In 2014, with his predecessor, Manmohan Singh, in the audience, Modi acknowledged the contribution of all former prime ministers and governments to India’s progress. He urged all to observe a moratorium on casteism, communalism, regionalism and all such activities for 10 years.
He said his government would advance by forging consensus, not “by virtue of majority”.This year, the prime minister talked about how “Modi ensured” the construction of the new Parliament building, “Modi’s personal commitment” to fight corruption, and “Modi’s guarantee” that India will be a top three economy in the world. He thanked the people for voting to form stable governments in 2014 and 2019, which, he said, gave “Modi the courage” to unleash a period of “reform, perform, transform”.
In 2019, after winning his second term, Modi said on Independence Day that “neither Modi nor friends of Modi” had contested the election, but 1.3 billion of his countrymen had.
In the nine years and 90 days since May 16, 2014, when he led the Bharatiya Janata Party (BJP) to a historic win, Modi’s Independence Day speeches have been watched keenly for new schemes and directions. In 2014, he spoke of Jan Dhan, Clean India, Digital India, Make in India, and abolition of the Planning Commission. Jal Jeevan Mission was in the first speech of his second term in 2019. In 2017, he listed the benefits of demonetisation.
That is not all, though. At times, Modi has dropped ticking time bombs in his speeches. He mentioned the scourge of the triple talaq for the first time in his 2017 speech, which his government criminalised after returning to power in 2019, the year Modi bared his “worry about population explosion”.
The government is yet to move on the population issue. The prime minister has also set goals for his government and collective ones for the people in his speeches, sometimes shifting the goalposts.
In 2017, Modi spoke of building a “new India” by 2022, the 75th anniversary of its independence. Quoting scriptures, he said, “If we don’t accomplish work within a stipulated time, we shall not be able to get the desired results.”
Four years later, in 2021, he spoke of an Amrit Kaal spanning 25 years, building a developed India the year the country celebrates its 100th Independence Day in 2047.

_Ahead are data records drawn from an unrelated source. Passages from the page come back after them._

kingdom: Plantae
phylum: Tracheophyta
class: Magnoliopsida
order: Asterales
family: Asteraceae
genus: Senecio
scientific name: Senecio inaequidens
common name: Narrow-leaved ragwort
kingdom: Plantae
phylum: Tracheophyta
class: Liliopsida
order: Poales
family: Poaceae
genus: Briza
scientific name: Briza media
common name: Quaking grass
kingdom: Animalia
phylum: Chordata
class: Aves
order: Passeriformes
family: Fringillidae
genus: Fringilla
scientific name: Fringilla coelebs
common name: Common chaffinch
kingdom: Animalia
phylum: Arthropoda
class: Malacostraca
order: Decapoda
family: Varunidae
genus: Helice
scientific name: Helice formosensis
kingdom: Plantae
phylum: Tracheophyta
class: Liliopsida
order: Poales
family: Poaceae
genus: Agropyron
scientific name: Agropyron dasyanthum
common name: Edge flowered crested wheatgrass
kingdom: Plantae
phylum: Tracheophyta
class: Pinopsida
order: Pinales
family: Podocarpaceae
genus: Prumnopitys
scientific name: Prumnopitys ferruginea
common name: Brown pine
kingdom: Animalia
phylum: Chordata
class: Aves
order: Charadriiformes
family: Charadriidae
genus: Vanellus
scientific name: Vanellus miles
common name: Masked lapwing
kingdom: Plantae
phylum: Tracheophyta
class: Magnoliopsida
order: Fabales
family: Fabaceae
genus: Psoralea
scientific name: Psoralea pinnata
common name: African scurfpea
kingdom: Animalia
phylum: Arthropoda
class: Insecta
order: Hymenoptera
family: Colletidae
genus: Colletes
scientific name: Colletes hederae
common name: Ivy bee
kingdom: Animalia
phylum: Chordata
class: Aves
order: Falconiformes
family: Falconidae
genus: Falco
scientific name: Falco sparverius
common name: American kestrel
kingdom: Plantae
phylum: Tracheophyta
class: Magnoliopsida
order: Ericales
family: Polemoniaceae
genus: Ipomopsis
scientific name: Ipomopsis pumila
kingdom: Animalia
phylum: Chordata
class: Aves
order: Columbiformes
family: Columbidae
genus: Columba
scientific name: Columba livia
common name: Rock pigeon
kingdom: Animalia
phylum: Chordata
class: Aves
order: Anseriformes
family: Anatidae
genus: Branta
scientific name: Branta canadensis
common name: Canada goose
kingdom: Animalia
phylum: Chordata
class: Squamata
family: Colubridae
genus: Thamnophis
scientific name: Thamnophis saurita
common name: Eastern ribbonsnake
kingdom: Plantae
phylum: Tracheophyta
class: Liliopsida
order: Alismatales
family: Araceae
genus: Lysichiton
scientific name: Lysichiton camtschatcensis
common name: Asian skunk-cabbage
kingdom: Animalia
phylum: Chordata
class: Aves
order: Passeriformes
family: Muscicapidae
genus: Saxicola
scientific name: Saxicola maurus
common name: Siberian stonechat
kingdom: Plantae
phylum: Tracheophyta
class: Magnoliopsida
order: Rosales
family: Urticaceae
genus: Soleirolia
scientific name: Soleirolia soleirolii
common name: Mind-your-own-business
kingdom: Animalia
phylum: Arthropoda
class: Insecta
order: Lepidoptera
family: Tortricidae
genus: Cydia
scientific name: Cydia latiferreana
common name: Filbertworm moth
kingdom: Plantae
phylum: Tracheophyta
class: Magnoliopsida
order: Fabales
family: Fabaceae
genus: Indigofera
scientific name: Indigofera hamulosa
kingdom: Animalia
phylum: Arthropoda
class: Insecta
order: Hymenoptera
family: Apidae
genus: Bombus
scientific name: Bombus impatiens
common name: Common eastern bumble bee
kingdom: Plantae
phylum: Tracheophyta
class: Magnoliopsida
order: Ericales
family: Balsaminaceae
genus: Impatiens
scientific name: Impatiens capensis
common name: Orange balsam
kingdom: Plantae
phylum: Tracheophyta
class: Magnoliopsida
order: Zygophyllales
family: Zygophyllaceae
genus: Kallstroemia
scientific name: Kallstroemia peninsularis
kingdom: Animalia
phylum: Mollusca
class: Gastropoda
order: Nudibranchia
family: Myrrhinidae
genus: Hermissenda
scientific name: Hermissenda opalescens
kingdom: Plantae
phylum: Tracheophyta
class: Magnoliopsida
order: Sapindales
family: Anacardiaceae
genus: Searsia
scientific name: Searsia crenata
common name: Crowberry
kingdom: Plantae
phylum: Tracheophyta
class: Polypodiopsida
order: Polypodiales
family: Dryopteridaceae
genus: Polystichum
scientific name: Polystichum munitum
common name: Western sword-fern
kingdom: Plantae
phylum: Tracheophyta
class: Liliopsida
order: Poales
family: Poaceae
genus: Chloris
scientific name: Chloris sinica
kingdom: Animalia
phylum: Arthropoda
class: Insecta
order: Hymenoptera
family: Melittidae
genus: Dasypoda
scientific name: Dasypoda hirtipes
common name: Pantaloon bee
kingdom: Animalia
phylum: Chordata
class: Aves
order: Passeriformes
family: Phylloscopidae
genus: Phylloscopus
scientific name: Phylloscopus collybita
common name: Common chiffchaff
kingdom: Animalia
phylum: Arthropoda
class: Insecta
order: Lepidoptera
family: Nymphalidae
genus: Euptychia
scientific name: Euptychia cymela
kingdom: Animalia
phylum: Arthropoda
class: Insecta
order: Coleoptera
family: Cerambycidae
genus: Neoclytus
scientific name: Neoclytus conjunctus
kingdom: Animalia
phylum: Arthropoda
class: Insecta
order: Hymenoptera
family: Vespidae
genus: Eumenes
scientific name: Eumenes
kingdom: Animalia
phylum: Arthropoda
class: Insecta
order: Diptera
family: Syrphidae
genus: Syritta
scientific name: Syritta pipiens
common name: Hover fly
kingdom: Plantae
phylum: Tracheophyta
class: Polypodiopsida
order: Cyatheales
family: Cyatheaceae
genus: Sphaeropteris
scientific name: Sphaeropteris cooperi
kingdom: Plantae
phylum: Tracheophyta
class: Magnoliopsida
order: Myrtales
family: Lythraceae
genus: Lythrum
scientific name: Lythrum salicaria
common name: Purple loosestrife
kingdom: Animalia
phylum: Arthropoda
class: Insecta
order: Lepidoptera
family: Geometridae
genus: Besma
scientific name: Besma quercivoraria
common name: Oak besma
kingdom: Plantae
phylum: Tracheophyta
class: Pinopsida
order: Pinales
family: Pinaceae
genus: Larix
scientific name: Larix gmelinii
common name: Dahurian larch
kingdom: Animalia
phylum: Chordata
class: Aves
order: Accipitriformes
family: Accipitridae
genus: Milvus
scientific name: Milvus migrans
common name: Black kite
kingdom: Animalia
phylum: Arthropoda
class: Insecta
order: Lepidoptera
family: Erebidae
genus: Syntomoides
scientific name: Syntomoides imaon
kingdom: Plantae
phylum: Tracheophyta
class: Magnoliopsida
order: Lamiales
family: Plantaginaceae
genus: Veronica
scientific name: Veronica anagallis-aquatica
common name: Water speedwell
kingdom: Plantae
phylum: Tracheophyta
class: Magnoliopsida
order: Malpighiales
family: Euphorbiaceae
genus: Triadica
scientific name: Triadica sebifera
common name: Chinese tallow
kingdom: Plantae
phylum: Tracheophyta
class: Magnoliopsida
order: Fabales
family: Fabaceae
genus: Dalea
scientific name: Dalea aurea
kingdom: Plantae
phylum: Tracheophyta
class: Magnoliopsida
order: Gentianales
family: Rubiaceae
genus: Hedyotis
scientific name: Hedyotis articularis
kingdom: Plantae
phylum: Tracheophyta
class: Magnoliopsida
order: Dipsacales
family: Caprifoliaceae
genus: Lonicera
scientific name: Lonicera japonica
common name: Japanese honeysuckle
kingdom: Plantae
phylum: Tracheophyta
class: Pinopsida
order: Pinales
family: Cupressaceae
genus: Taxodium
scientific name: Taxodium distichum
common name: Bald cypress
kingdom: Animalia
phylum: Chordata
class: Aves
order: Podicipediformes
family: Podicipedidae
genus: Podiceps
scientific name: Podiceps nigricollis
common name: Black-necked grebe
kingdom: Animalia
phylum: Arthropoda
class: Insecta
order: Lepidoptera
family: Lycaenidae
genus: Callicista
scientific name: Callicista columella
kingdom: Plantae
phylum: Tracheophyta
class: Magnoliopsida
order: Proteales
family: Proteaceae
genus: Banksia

In 2014, the PM gave the slogan of “sabka saath, sabka vikas”, to which he added “sabka vishwas” five years later, and “sabka prayas” in 2021. In 2016, he promised doubling farmer’s incomes by 2022. In 2019, he announced a “dream” target of building a $5 trillion economy in the next five years.
Some other themes have survived from his early August 15 speeches. On Tuesday, he recounted the humble-origins story of 2014, and emphasised his campaign against the corruption and appeasement politics of dynastic parties.
Addressing the people as “my beloved family members”, the PM pledged his commitment to work for his “family of 1.4 billion Indians” since he came from among them. He was consistent in addressing his “1.25 billion fellow Indians” from 2014 to 2018, which changed to “1.3 billion” in 2019, and to “my beloved 1.4 billion family members” this year, trusting population increase estimates in the absence of Census figures.
Other themes remain unchanged: women’s empowerment, India’s demographic advantage, the contribution of smaller towns and cities to India’s startup ecosystem. Several of his Independence Day speeches highlighted the infrastructure growth in the Northeast and his government’s efforts to control inflation.
On Tuesday, echoing 2014, he said “we must give a new twist to our cleanliness campaign and cleanse our system of corruption.” Is this another ticking time bomb?